##### RECORDS SUPPLIED
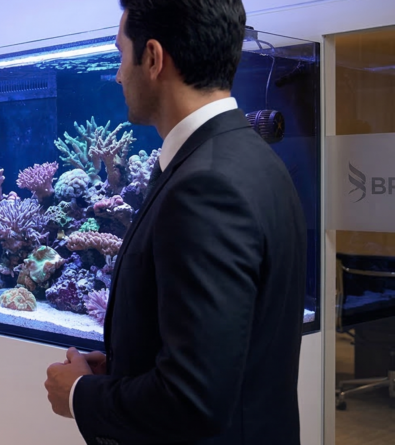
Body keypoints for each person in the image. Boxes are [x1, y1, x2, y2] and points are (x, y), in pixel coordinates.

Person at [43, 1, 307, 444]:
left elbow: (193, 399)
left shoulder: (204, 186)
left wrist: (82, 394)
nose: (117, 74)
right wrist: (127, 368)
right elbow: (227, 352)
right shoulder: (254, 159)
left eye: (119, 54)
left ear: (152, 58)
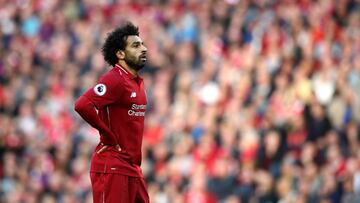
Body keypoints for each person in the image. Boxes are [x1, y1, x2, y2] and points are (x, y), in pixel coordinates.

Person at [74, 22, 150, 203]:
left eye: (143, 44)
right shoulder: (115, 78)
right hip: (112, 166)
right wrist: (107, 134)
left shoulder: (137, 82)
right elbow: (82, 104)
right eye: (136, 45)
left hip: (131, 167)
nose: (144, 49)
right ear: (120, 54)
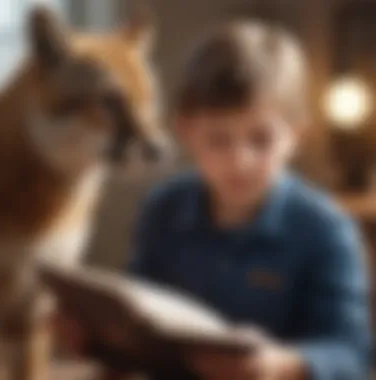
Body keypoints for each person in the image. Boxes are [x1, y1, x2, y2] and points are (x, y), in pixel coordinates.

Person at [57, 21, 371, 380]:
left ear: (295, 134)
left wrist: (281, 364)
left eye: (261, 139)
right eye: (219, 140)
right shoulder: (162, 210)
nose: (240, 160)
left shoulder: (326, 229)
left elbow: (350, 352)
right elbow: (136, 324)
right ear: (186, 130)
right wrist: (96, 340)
##########
(EXERCISE PROMPT)
When you retype the data above, match every line exactly and leave the pictures behind.

(ANSWER FOR THIS EXERCISE)
Body keypoints for each person in the image. Boxes are [x1, y1, x2, y2] and points are (x, y), in pixel coordinates.

Person at [43, 1, 307, 444]:
left elbow: (193, 399)
left shoulder: (204, 186)
left wrist: (82, 394)
nose: (117, 74)
right wrist: (127, 368)
right elbow: (227, 352)
right shoulder: (254, 159)
left eye: (119, 54)
left ear: (152, 58)
Body keypoints for each person in the image. Boxes are [x1, y1, x2, y2] and points are (x, y), in pixel coordinates.

Person at [74, 22, 150, 203]:
left eye: (143, 44)
right shoulder: (115, 78)
right hip: (112, 166)
right wrist: (107, 134)
left shoulder: (137, 82)
right elbow: (82, 104)
right eye: (136, 45)
left hip: (131, 167)
nose: (144, 49)
right ear: (120, 54)
Body keypoints for each person in the image. Boxes are [x1, y1, x2, y2] and points are (x, y), in pixel coordinates.

Person at [57, 21, 371, 380]:
left ear: (295, 134)
left wrist: (281, 364)
left eye: (261, 139)
right eye: (219, 140)
right shoulder: (162, 210)
nose: (240, 160)
left shoulder: (326, 229)
left elbow: (350, 352)
right elbow: (136, 324)
right ear: (186, 130)
right wrist: (96, 340)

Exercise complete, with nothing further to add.